San Francisco Chronicle

Ex-tenant says she felt safe at warehouse

- By Matthias Gafni

Former Ghost Ship resident Carmen Brito saw fire trucks constantly circling the block, police officers frequently visiting the warehouse and child protective services agents regularly touring the inside of the warehouse during the year she lived in the Fruitvale artists collective.

Fire Station 13 was a block away, she testified Thursday afternoon. “I felt safe.”

“I don’t think I’ve lived somewhere with so much of a presence of government officials,” she said.

Brito, who shared her experience publicly in the days and weeks following the Dec. 2, 2016, fire, testified Thursday in an emotional day of testimony at the Alameda County Superior courtroom.

Master tenant Derick Almena, 49,

who leased the warehouse and brought in up to 25 tenants at a time, and Max Harris, 29, whom prosecutor­s have described as the secondin-command who collected rent payments, both face 36 counts of involuntar­y manslaught­er for each person who died in the blaze. Almena and Harris are accused of creating a death trap and then inviting guests to an ill-advised party inside.

Brito, now an English teacher, described responding to a Craigslist ad to move into the warehouse at the beginning of 2016 and entering the eclectic warehouse for the first time.

“It was like stepping into a new world. It was the most beautiful place I’d ever seen,” she said. “It seemed to hold almost everything possible.”

She initially paid $400 monthly rent and recalled no sprinklers or exit signs in the premises, and one smoke alarm in one tenant’s space.

She described a community where there were regular events, sometimes a small informal drum circle with around eight people, and usually a monthly larger event with more than 50 people.

On the day of the fire, Brito said, she took a nap and woke up gagging on smoke. She yelled for help, sat up in her lofted bed, looked over her shoulder and through a tapestry she hung nearby she could see an orange glow from the kitchen area in the rear of the warehouse. It was the early stages of the fire.

“It was like I was underwater, but I could hear the music and very far away my own voice,” she testified.

She put on her shoes and coat, thinking it was cold outside. She had no concept that the fire would become massive in those early moments, she said.

She quickly realized it was too big a fire to fight and she fled from the warehouse, as Harris and Bob Mule ran toward the “monstrous glow,” she said.

At one point, Harris yelled “Fire!” and it “felt like a shock wave … like something hit all of us,” she recalled. The residents all ran outside, where she sucked in a big gulp of fresh, cold air.

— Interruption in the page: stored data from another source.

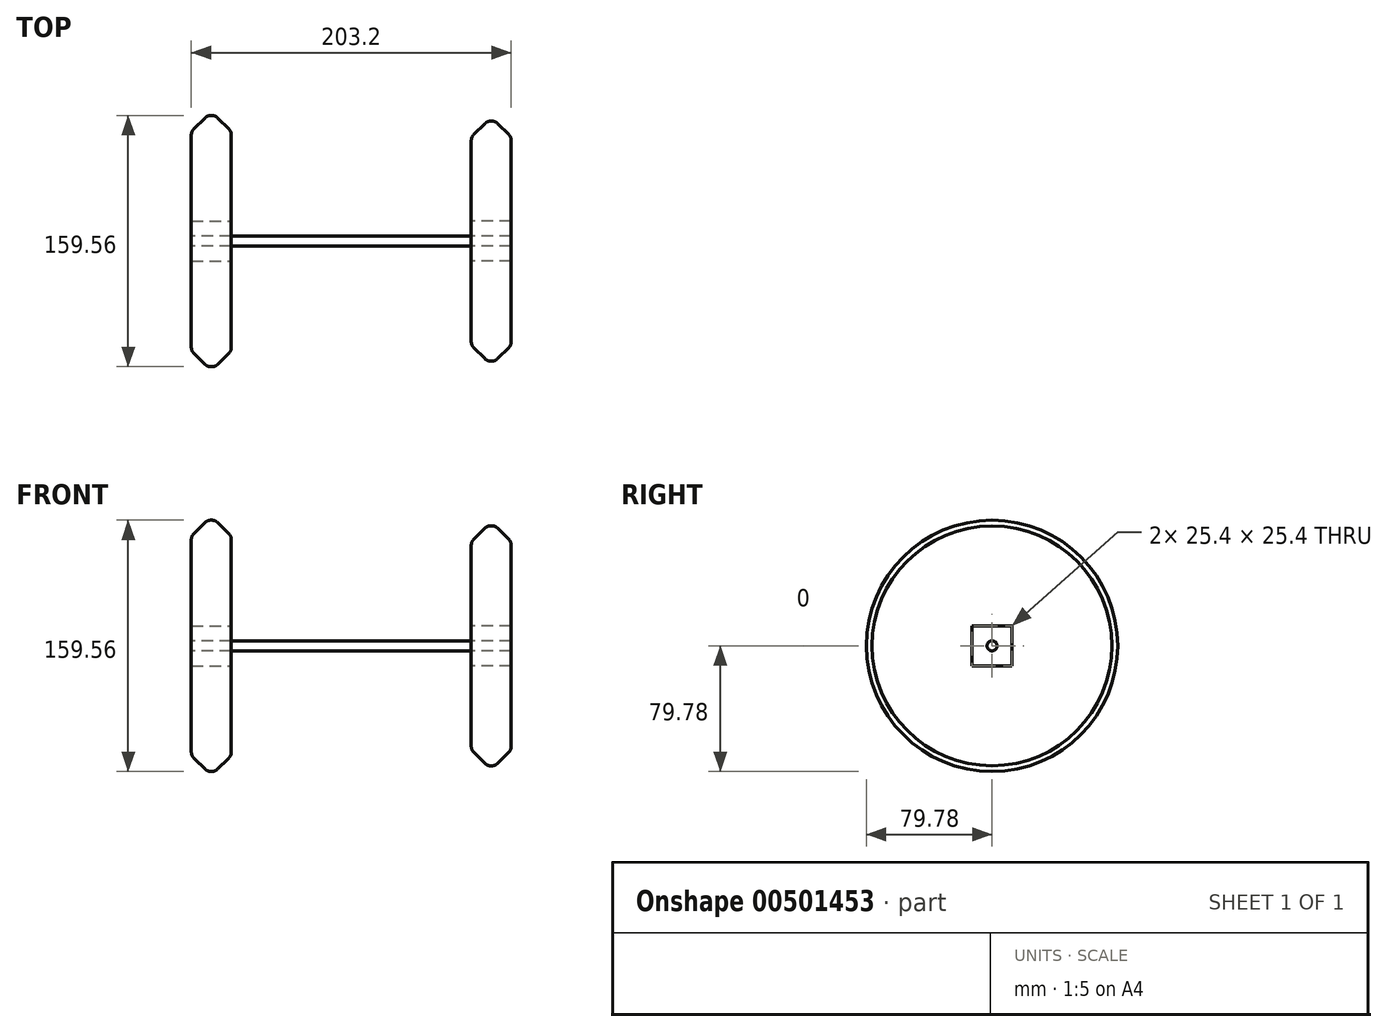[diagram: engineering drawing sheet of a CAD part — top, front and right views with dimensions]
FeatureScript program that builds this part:
annotation { "Feature Type Name" : "Feature", "Feature Type Description" : "" }
export const myFeature = defineFeature(function(context is Context, id is Id, definition is map)
    precondition{}
    {
        {
            var Q0;
            Q0=qCreatedBy(makeId("Right.planeOp"),FACE);
            cPlane(context, id + "F0", {"entities" : qUnion([Q0]), "cplaneType" : CPlaneType.OFFSET, "offset" : 76.2 * mm, "width" : 152.4 * mm, "height" : 152.4 * mm});
        }
        {
            var Q0;
            Q0=qCreatedBy(makeId("Right.planeOp"),FACE);
            cPlane(context, id + "F1", {"entities" : qUnion([Q0]), "cplaneType" : CPlaneType.OFFSET, "offset" : 76.2 * mm, "oppositeDirection" : true, "width" : 152.4 * mm, "height" : 152.4 * mm});
        }
        {
            var Q0;
            Q0=qCreatedBy(makeId("Right.planeOp"),FACE);
            var sketch = newSketch(context, id + "F2", { "sketchPlane" : qUnion([Q0])});
            skCircle(sketch, "E0", {"center": v(0, 0) * mm, "radius": 3.18 * mm});
            skSolve(sketch);
        }
        {
            var Q0;
            Q0=makeQuery(id+"F2.imprint","IMPRINT",FACE,{"disambiguationData":[TD([[makeQuery(id+"F2.imprint","IMPRINT",EDGE,{"derivedFrom":sQuery(id+"F2.wireOp",EDGE,"E0")}),1.0]])]});
            extrude(context, id + "F3", {"entities" : qUnion([Q0]), "endBound" : BoundingType.SYMMETRIC, "depth" : 203.2 * mm});
        }
        {
            var Q0;
            Q0=qCreatedBy(id+"F1.planeOp",FACE);
            var sketch = newSketch(context, id + "F4", { "sketchPlane" : qUnion([Q0])});
            skCircle(sketch, "E1", {"center": v(0, 0) * mm, "radius": 79.78 * mm});
            skLineSegment(sketch, "E2.bottom", {"start": v(12.7, 12.7) * mm, "end": v(-12.7, 12.7) * mm});
            skLineSegment(sketch, "E2.top", {"start": v(12.7, -12.7) * mm, "end": v(-12.7, -12.7) * mm});
            skLineSegment(sketch, "E2.left", {"start": v(12.7, 12.7) * mm, "end": v(12.7, -12.7) * mm});
            skLineSegment(sketch, "E2.right", {"start": v(-12.7, 12.7) * mm, "end": v(-12.7, -12.7) * mm});
            skSolve(sketch);
        }
        {
            var Q0;
            Q0=qCreatedBy(id+"F0.planeOp",FACE);
            var sketch = newSketch(context, id + "F5", { "sketchPlane" : qUnion([Q0])});
            skCircle(sketch, "E3", {"center": v(0, 0) * mm, "radius": 76.2 * mm});
            skLineSegment(sketch, "E4.bottom", {"start": v(-12.7, 12.7) * mm, "end": v(12.7, 12.7) * mm});
            skLineSegment(sketch, "E4.top", {"start": v(-12.7, -12.7) * mm, "end": v(12.7, -12.7) * mm});
            skLineSegment(sketch, "E4.left", {"start": v(-12.7, 12.7) * mm, "end": v(-12.7, -12.7) * mm});
            skLineSegment(sketch, "E4.right", {"start": v(12.7, 12.7) * mm, "end": v(12.7, -12.7) * mm});
            skSolve(sketch);
        }
        {
            var Q0;
            Q0=makeQuery(id+"F5.imprint","IMPRINT",FACE,{"disambiguationData":[TD([[makeQuery(id+"F5.imprint","IMPRINT",EDGE,{"derivedFrom":sQuery(id+"F5.wireOp",EDGE,"E3")}),1.0]])]});
            extrude(context, id + "F6", {"entities" : qUnion([Q0]), "depth" : 25.4 * mm});
        }
        {
            var Q0;
            Q0=makeQuery(id+"F4.imprint","IMPRINT",FACE,{"disambiguationData":[TD([[makeQuery(id+"F4.imprint","IMPRINT",EDGE,{"derivedFrom":sQuery(id+"F4.wireOp",EDGE,"E1")}),1.0]])]});
            extrude(context, id + "F7", {"entities" : qUnion([Q0]), "oppositeDirection" : true, "depth" : 25.4 * mm});
        }
        {
            var Q0;
            Q0=makeQuery(id+"F7.opExtrude","SWEPT_FACE",FACE,{"disambiguationData":[OSD([sQuery(id+"F4.wireOp",EDGE,"E1")])]});
            var Q1;
            Q1=makeQuery(id+"F6.opExtrude","SWEPT_FACE",FACE,{"disambiguationData":[OSD([sQuery(id+"F5.wireOp",EDGE,"E3")])]});
            chamfer(context, id + "F8", {"entities" : qUnion([Q0, Q1]), "width" : 10.16 * mm, "tangentPropagation" : true});
        }
        {
            var Q0;
            Q0=makeQuery(id+"F7.opExtrude","SWEPT_FACE",FACE,{"disambiguationData":[OSD([sQuery(id+"F4.wireOp",EDGE,"E1")])]});
            var Q1;
            {var subQ0=sQuery(id+"F4.wireOp",EDGE,"E1");Q1=makeQuery(id+"F8.opChamfer","BLEND_EDGE",EDGE,{"blendedFrom":[makeQuery(id+"F7.opExtrude","CAP_EDGE",EDGE,{"disambiguationData":[OSD([subQ0])],"isStart":false}),makeQuery(id+"F7.opExtrude","CAP_FACE",FACE,{"disambiguationData":[OSD([subQ0,sQuery(id+"F4.wireOp",EDGE,"E2.bottom"),sQuery(id+"F4.wireOp",EDGE,"E2.top"),sQuery(id+"F4.wireOp",EDGE,"E2.left"),sQuery(id+"F4.wireOp",EDGE,"E2.right")])],"isStart":false})],"blendedInto":[makeQuery(id+"F7.opExtrude","CAP_FACE",FACE,{"disambiguationData":[OSD([subQ0,sQuery(id+"F4.wireOp",EDGE,"E2.bottom"),sQuery(id+"F4.wireOp",EDGE,"E2.top"),sQuery(id+"F4.wireOp",EDGE,"E2.left"),sQuery(id+"F4.wireOp",EDGE,"E2.right")])],"isStart":false})]});}
            var Q2;
            {var subQ0=sQuery(id+"F4.wireOp",EDGE,"E1");Q2=makeQuery(id+"F8.opChamfer","BLEND_EDGE",EDGE,{"blendedFrom":[makeQuery(id+"F7.opExtrude","CAP_EDGE",EDGE,{"disambiguationData":[OSD([subQ0])],"isStart":true}),makeQuery(id+"F7.opExtrude","CAP_FACE",FACE,{"disambiguationData":[OSD([subQ0,sQuery(id+"F4.wireOp",EDGE,"E2.bottom"),sQuery(id+"F4.wireOp",EDGE,"E2.top"),sQuery(id+"F4.wireOp",EDGE,"E2.left"),sQuery(id+"F4.wireOp",EDGE,"E2.right")])],"isStart":true})],"blendedInto":[makeQuery(id+"F7.opExtrude","CAP_FACE",FACE,{"disambiguationData":[OSD([subQ0,sQuery(id+"F4.wireOp",EDGE,"E2.bottom"),sQuery(id+"F4.wireOp",EDGE,"E2.top"),sQuery(id+"F4.wireOp",EDGE,"E2.left"),sQuery(id+"F4.wireOp",EDGE,"E2.right")])],"isStart":true})]});}
            var Q3;
            {var subQ0=sQuery(id+"F5.wireOp",EDGE,"E3");Q3=makeQuery(id+"F8.opChamfer","BLEND_EDGE",EDGE,{"blendedFrom":[makeQuery(id+"F6.opExtrude","CAP_EDGE",EDGE,{"disambiguationData":[OSD([subQ0])],"isStart":true}),makeQuery(id+"F6.opExtrude","SWEPT_FACE",FACE,{"disambiguationData":[OSD([subQ0])]})],"blendedInto":[makeQuery(id+"F6.opExtrude","SWEPT_FACE",FACE,{"disambiguationData":[OSD([subQ0])]})]});}
            var Q4;
            {var subQ0=sQuery(id+"F5.wireOp",EDGE,"E3");Q4=makeQuery(id+"F8.opChamfer","BLEND_EDGE",EDGE,{"blendedFrom":[makeQuery(id+"F6.opExtrude","CAP_EDGE",EDGE,{"disambiguationData":[OSD([subQ0])],"isStart":false}),makeQuery(id+"F6.opExtrude","SWEPT_FACE",FACE,{"disambiguationData":[OSD([subQ0])]})],"blendedInto":[makeQuery(id+"F6.opExtrude","SWEPT_FACE",FACE,{"disambiguationData":[OSD([subQ0])]})]});}
            var Q5;
            {var subQ0=sQuery(id+"F5.wireOp",EDGE,"E3");Q5=makeQuery(id+"F8.opChamfer","BLEND_EDGE",EDGE,{"blendedFrom":[makeQuery(id+"F6.opExtrude","CAP_EDGE",EDGE,{"disambiguationData":[OSD([subQ0])],"isStart":false}),makeQuery(id+"F6.opExtrude","CAP_FACE",FACE,{"disambiguationData":[OSD([subQ0,sQuery(id+"F5.wireOp",EDGE,"E4.bottom"),sQuery(id+"F5.wireOp",EDGE,"E4.top"),sQuery(id+"F5.wireOp",EDGE,"E4.left"),sQuery(id+"F5.wireOp",EDGE,"E4.right")])],"isStart":false})],"blendedInto":[makeQuery(id+"F6.opExtrude","CAP_FACE",FACE,{"disambiguationData":[OSD([subQ0,sQuery(id+"F5.wireOp",EDGE,"E4.bottom"),sQuery(id+"F5.wireOp",EDGE,"E4.top"),sQuery(id+"F5.wireOp",EDGE,"E4.left"),sQuery(id+"F5.wireOp",EDGE,"E4.right")])],"isStart":false})]});}
            var Q6;
            {var subQ0=sQuery(id+"F5.wireOp",EDGE,"E3");Q6=makeQuery(id+"F8.opChamfer","BLEND_FACE",FACE,{"disambiguationData":[OSD([subQ0]),TDD([makeQuery(id+"F6.opExtrude","CAP_EDGE",EDGE,{"disambiguationData":[OSD([subQ0])],"isStart":true})])]});}
            fillet(context, id + "F9", {"entities" : qUnion([Q0, Q1, Q2, Q3, Q4, Q5, Q6]), "radius" : 5.08 * mm, "tangentPropagation" : true, "allowEdgeOverflow" : false});
        }
    });
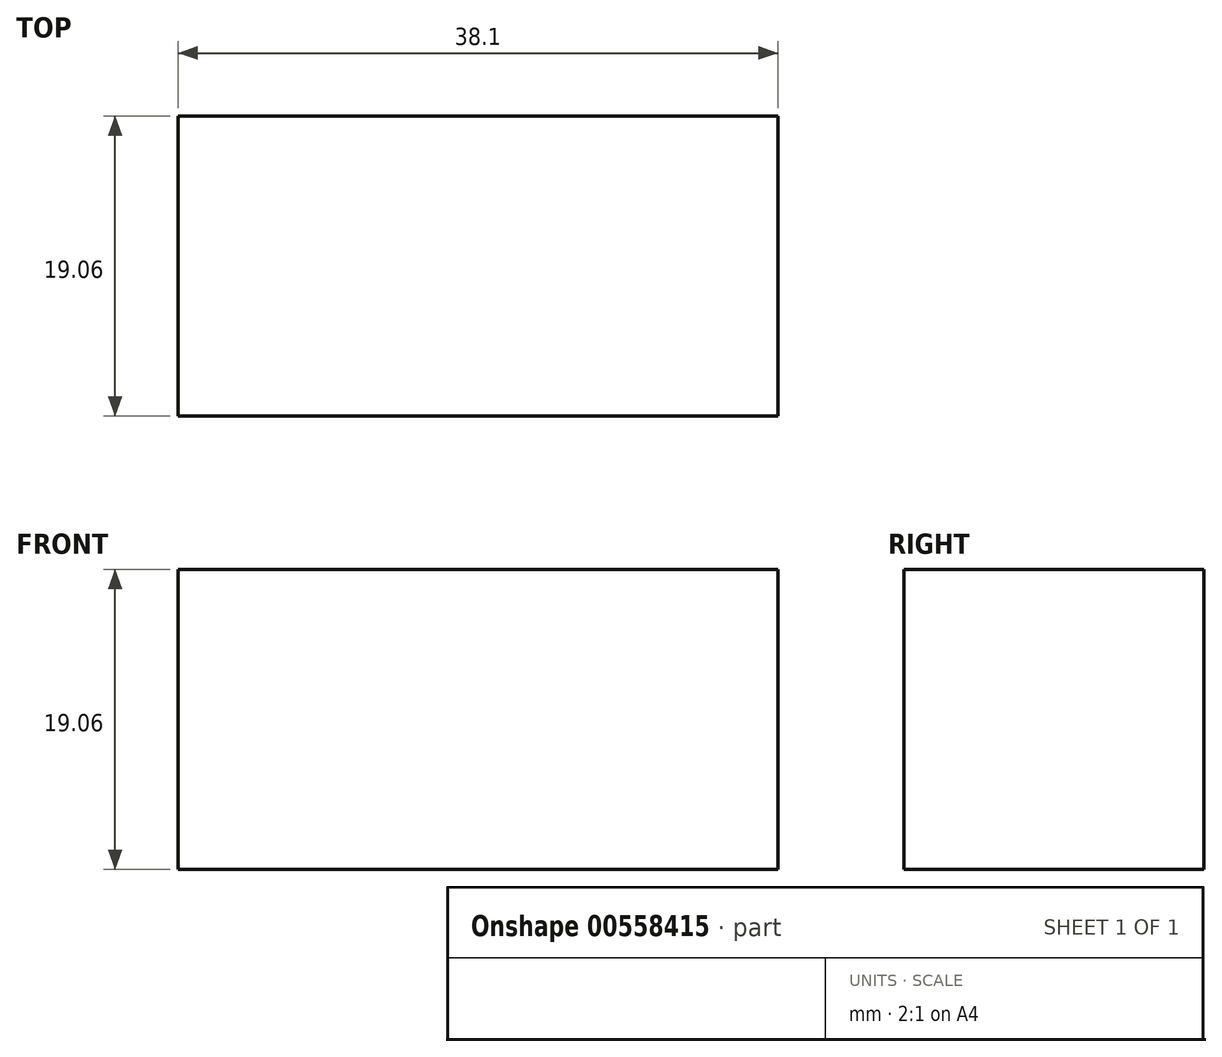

Brito said she phoned 911 from the front doorway as she saw Harris use his cell phone light to usher more than a dozen residents outside as he screamed, “This is the exit! Come this way!”

Prosecutor­s played a portion of her 911 call, along with others, as Brito dabbed her eyes with a tissue. The recordings elicited hugs and sobs among victims’ family members in the gallery.

“There’s people inside! There’s people inside! We need a lot of help!” one caller screamed to a dispatcher. Another just kept repeating over and over “Oh my God” as frantic screams could be heard in the background.

Brito told of an unknown blond woman with heavy eyeliner outside asking if she was calling 911. Next thing she knew, the woman was gone and back into the warehouse, an emotional Brito stated.

An earlier witness testified about escaping the night of the fire and bumping into a young, blond woman with wide eyes who looked scared and walked around in a circle on the first floor. It’s unclear if this is the same person Brito saw.

During an afternoon break in Brito’s testimony, emotions ran deep in the hallway. The mother of fire victim Chelsea Dolan embraced Brito as the pair sobbed. Colleen Dolan broke down in tears, sitting on the floor as fellow victims’ family members, attorneys and friends consoled her.

Earlier in the day, the Oakland Fire Department’s lead investigat­or into the blaze told jurors she could not exclude an incendiary device as the cause of the catastroph­e, but found no evidence of it.

“We didn’t find any evidence of Molotov cocktails,” retired inspector Maria Sabatini testified. “But we couldn’t eliminate it due to the amount of damage.”

Defense attorneys asked Sabatini questions intended to push their theory that a group of unidentifi­ed men sparked the fire by smashing containers full of gasoline in the back of the building.

The unsanction­ed home and work space for artists was strewn with extension cords, cables and flammable wood, and Sabatini has testified in the past that the fire was “most likely” caused by an electrical failure.

On Thursday, Sabatini told prosecutor­s that no distorted glass, which might be consistent with a Molotov cocktail, was found in the area where the fire ignited. She said a witness descriptio­n of seeing smoke followed by a glow in the early stages of the fire was not consistent with such a firebomb.